Espero un momento por si alguien quiere añadir algo. Todos, sin embargo, guardan silencio. Me han dejado la iniciativa y esperan ver cuál será mi próximo movimiento.

—Vamos ya a enterrar a la izquierda —les digo.

Avanzo hasta dejar atrás la estación de metro de la plaza y salgo a la avenida Ionía. Sigue mis pasos la solemne comitiva de manifestantes, precedida del féretro.

Había explorado con anterioridad esa zona y sabía exactamente dónde teníamos que dejar el féretro: dentro de una pequeña parcela que hay junto a una casa vieja, que permanece en pie desde la época en que llegaron huyendo los refugiados de Asia Menor.
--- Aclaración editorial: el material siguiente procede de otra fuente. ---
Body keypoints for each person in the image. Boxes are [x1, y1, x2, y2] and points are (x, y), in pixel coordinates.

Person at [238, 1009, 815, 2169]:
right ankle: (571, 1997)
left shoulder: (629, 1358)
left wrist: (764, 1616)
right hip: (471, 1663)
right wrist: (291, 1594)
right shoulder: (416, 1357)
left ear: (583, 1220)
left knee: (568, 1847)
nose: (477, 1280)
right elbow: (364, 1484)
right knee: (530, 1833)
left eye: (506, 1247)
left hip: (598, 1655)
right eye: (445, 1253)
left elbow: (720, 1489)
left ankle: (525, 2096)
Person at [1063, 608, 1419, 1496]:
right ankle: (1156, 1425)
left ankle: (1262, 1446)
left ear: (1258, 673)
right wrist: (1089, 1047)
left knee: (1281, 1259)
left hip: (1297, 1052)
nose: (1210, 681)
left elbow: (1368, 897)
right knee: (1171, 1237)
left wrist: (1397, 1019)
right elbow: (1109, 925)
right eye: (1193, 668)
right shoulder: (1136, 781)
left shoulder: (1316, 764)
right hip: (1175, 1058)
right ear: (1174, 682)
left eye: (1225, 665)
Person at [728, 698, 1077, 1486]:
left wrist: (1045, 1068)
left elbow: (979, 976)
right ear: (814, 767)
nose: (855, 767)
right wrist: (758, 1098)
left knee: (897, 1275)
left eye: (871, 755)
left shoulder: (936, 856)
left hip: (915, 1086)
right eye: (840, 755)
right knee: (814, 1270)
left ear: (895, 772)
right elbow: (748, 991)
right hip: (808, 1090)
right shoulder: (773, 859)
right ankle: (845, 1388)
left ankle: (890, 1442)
La parcela en sí está vacía, pero la casa está rodeada de un pequeño jardín arbolado. Puede que no sean los cipreses de rigor, pero la casa de los refugiados y los árboles son el lugar de descanso perfecto para la izquierda.

—Depositad el féretro aquí —digo a los dos hombres  que lo llevan a hombros, señalándoles el centro de la parcela—. Y ahora quiero que guardemos un minuto de silencio—indico a los concentrados.
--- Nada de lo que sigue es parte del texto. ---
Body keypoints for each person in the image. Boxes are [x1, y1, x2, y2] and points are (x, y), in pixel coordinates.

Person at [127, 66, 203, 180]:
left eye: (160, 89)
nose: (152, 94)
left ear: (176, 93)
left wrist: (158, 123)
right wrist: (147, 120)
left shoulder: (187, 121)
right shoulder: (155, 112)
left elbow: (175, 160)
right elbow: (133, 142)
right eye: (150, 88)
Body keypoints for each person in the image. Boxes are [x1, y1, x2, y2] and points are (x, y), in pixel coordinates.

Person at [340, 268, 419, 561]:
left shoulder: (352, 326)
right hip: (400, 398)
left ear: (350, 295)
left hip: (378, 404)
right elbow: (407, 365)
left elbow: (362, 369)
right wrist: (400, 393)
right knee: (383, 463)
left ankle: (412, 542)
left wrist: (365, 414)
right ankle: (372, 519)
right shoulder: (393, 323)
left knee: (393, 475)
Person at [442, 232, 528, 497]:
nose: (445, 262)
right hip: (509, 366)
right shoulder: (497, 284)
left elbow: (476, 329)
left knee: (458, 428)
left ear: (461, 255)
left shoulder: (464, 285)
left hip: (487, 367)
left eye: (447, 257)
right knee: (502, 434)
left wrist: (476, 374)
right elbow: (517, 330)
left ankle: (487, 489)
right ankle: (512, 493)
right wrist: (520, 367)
—¿Es que no celebraremos un funeral? —me pregunta una de las mujeres.

—Este minuto de silencio es el funeral más apropiado para la izquierda —le contesto.

—¿Tampoco la vamos a enterrar? —pregunta ahora uno de los hombres.

—No. Se quedará aquí, a la vista de todos, para que la vean los que pasan por la calle.

Uno de mis viejos compañeros había escrito con pintura blanca sobre el ataúd: «Aquí yace la izquierda», frase lapidaria que le viene como anillo al dedo.

Cuando termina el minuto de silencio, los congregados empiezan a dispersarse.

—No vamos a desaparecer —les grito—. Pronto tendréis noticias nuestras. Mientras tanto, empezad a organizaros en vuestros barrios, a hacer listas de los problemas que os atormentan y de las injusticias a las que tenéis que enfrentaros.

Unos se alejan solos y otros en grupitos. El grupo más nutrido es el de los inmigrantes. Nosotros volvemos caminando a la estación para tomar el metro hasta la plaza Victoria.

Los antidisturbios también se disponen a marcharse. El jefe me localiza y se me acerca.

—Bonito discurso, señor Lambros, aunque nos va a meter en líos —me dice.

—¿Por qué? —pregunto extrañado.

—Los políticos regalan promesas a los pobres para que piensen que pronto verán tiempos mejores y se queden tranquilos. Si vosotros los alborotáis, nos mandarán a nosotros a sacar las castañas del fuego.

Me deja y se dirige al coche patrulla mientras yo pienso que no le falta razón.

Durante el trayecto, los míos están entusiasmados. Yo sé, sin embargo, que al principio de cualquier movida siempre suenan aplausos. Los abucheos vienen más tarde.